▶ [What to work on]
Copy word for word the lines of the records below, beginning at the one with "middle tip: (69, 137)" and finishing at the one with "pinky dip: (424, 339)", ends included, but none of the pictures.

━━━━━ Available data

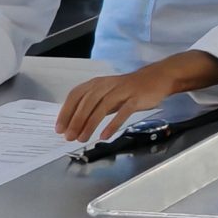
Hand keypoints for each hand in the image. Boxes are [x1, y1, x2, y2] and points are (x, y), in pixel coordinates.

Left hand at [56, 65, 177, 142]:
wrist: (157, 78)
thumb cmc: (128, 89)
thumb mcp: (107, 94)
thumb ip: (93, 106)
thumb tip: (74, 125)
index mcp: (97, 83)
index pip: (76, 95)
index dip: (66, 112)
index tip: (59, 128)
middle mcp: (107, 85)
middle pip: (87, 102)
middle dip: (76, 121)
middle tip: (69, 137)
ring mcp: (122, 90)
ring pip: (102, 106)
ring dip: (90, 124)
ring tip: (83, 139)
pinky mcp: (136, 97)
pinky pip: (123, 111)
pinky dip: (112, 124)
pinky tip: (104, 135)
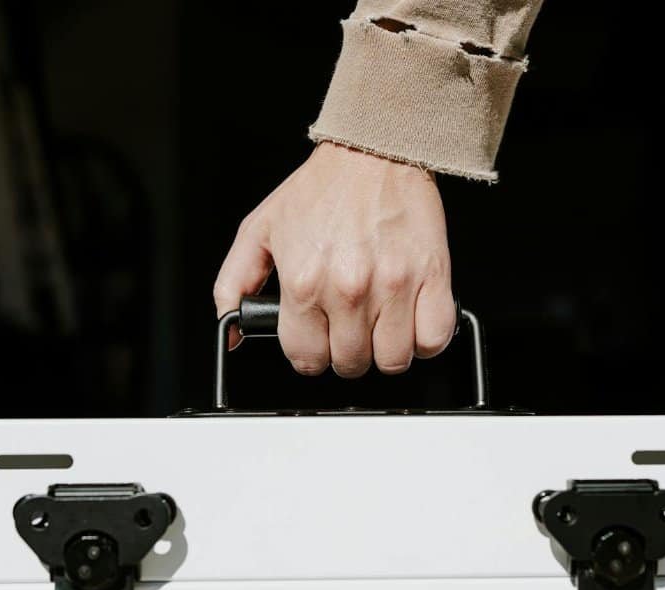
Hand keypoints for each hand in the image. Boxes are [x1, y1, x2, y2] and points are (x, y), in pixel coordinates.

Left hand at [213, 141, 455, 377]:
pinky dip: (424, 339)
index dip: (311, 353)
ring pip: (393, 360)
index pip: (306, 358)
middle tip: (349, 326)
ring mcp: (393, 285)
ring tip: (380, 324)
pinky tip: (410, 319)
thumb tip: (231, 334)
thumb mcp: (259, 231)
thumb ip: (234, 285)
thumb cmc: (321, 189)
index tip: (319, 339)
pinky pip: (433, 338)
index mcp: (303, 282)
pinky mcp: (432, 276)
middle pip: (351, 363)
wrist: (372, 150)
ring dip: (386, 350)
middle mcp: (347, 289)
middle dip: (348, 352)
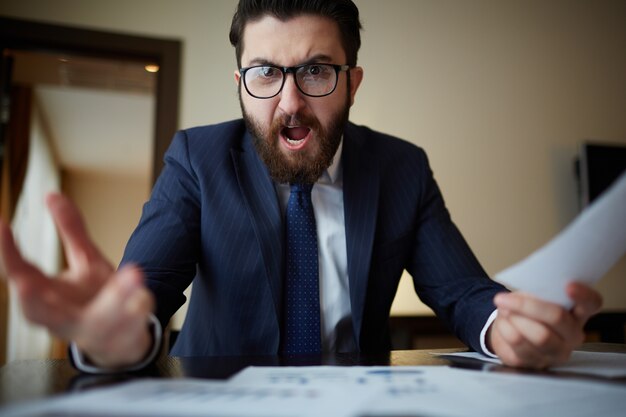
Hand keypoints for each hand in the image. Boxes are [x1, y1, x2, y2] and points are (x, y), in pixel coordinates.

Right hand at [0, 193, 154, 368]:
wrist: (122, 339)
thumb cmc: (94, 297)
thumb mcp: (84, 260)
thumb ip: (70, 231)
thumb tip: (52, 195)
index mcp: (47, 296)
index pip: (18, 273)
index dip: (6, 252)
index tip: (1, 224)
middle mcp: (62, 317)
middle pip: (38, 313)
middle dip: (31, 302)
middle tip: (25, 287)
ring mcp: (93, 329)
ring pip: (98, 317)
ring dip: (114, 298)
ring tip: (133, 272)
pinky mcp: (122, 335)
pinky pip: (131, 320)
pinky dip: (138, 305)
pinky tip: (143, 295)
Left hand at [488, 283, 601, 368]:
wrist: (508, 329)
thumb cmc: (526, 311)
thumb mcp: (534, 295)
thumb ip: (539, 291)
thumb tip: (532, 287)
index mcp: (577, 314)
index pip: (591, 303)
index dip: (584, 295)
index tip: (568, 286)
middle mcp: (571, 336)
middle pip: (557, 318)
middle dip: (527, 305)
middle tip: (503, 298)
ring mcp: (555, 352)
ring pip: (538, 335)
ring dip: (514, 318)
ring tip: (503, 309)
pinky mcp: (534, 363)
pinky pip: (519, 344)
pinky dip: (505, 328)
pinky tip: (503, 322)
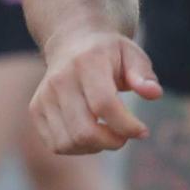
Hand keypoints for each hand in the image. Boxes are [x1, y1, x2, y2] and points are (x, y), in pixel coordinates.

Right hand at [30, 30, 161, 154]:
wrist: (72, 41)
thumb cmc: (109, 53)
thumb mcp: (132, 55)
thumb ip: (143, 75)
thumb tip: (153, 93)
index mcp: (86, 63)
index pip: (104, 104)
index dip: (126, 125)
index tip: (143, 131)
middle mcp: (60, 79)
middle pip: (84, 130)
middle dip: (112, 142)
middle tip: (124, 136)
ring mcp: (43, 95)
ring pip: (69, 142)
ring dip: (94, 147)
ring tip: (107, 134)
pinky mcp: (36, 109)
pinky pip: (56, 145)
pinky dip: (77, 148)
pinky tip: (89, 135)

━━━━━━━━━━

▶ [Reply]
middle tip: (69, 137)
ring mcp: (122, 90)
ring pip: (102, 106)
ring dip: (90, 124)
ring tip: (83, 139)
pinky mcp: (136, 97)
pinky pip: (123, 111)
pinky dip: (112, 124)
pinky tip: (104, 135)
Hand keypoints for each hand in the image. Boxes are [x1, y1, x2, y2] and points are (x, y), in pixel coordinates.

Left hand at [213, 141, 455, 377]:
pinky dip: (424, 339)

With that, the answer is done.